Information shown:
^^^^^^^^
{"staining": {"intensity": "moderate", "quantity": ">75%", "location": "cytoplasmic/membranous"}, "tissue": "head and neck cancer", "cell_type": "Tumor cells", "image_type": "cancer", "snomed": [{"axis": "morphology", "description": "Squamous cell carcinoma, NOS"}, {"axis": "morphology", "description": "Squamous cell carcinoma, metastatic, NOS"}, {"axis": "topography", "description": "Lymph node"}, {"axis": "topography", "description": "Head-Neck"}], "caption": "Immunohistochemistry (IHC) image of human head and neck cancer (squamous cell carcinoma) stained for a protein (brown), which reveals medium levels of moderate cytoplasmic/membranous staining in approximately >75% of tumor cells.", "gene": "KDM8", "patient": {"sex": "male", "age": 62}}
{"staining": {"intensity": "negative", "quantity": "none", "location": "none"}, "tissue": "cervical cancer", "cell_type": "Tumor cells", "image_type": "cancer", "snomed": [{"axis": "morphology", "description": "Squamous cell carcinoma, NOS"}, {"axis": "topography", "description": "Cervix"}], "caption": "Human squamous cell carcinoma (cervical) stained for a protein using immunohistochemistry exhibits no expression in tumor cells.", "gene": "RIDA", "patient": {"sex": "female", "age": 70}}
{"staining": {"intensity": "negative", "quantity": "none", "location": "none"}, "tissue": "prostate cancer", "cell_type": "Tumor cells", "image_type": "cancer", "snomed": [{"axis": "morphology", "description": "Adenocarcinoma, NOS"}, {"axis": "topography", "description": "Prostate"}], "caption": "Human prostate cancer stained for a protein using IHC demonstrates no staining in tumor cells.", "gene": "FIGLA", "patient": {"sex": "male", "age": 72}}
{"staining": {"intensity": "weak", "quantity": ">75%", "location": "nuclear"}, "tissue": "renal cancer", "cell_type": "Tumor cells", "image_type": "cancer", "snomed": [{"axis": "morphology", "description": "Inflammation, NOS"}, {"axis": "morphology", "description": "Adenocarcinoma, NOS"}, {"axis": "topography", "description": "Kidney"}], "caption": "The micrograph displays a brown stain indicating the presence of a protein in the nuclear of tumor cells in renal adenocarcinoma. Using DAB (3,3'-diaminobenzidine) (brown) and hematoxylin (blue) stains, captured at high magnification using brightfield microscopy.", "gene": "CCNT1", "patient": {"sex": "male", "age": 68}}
^^^^^^^^
Task requirements:
Lines in scope run from the one holding "prostate cancer stained" to the last line of the material above; transcribe them exactly and omit the rest.

Exercise solution:
{"staining": {"intensity": "negative", "quantity": "none", "location": "none"}, "tissue": "prostate cancer", "cell_type": "Tumor cells", "image_type": "cancer", "snomed": [{"axis": "morphology", "description": "Adenocarcinoma, NOS"}, {"axis": "topography", "description": "Prostate"}], "caption": "Human prostate cancer stained for a protein using IHC demonstrates no staining in tumor cells.", "gene": "FIGLA", "patient": {"sex": "male", "age": 72}}
{"staining": {"intensity": "weak", "quantity": ">75%", "location": "nuclear"}, "tissue": "renal cancer", "cell_type": "Tumor cells", "image_type": "cancer", "snomed": [{"axis": "morphology", "description": "Inflammation, NOS"}, {"axis": "morphology", "description": "Adenocarcinoma, NOS"}, {"axis": "topography", "description": "Kidney"}], "caption": "The micrograph displays a brown stain indicating the presence of a protein in the nuclear of tumor cells in renal adenocarcinoma. Using DAB (3,3'-diaminobenzidine) (brown) and hematoxylin (blue) stains, captured at high magnification using brightfield microscopy.", "gene": "CCNT1", "patient": {"sex": "male", "age": 68}}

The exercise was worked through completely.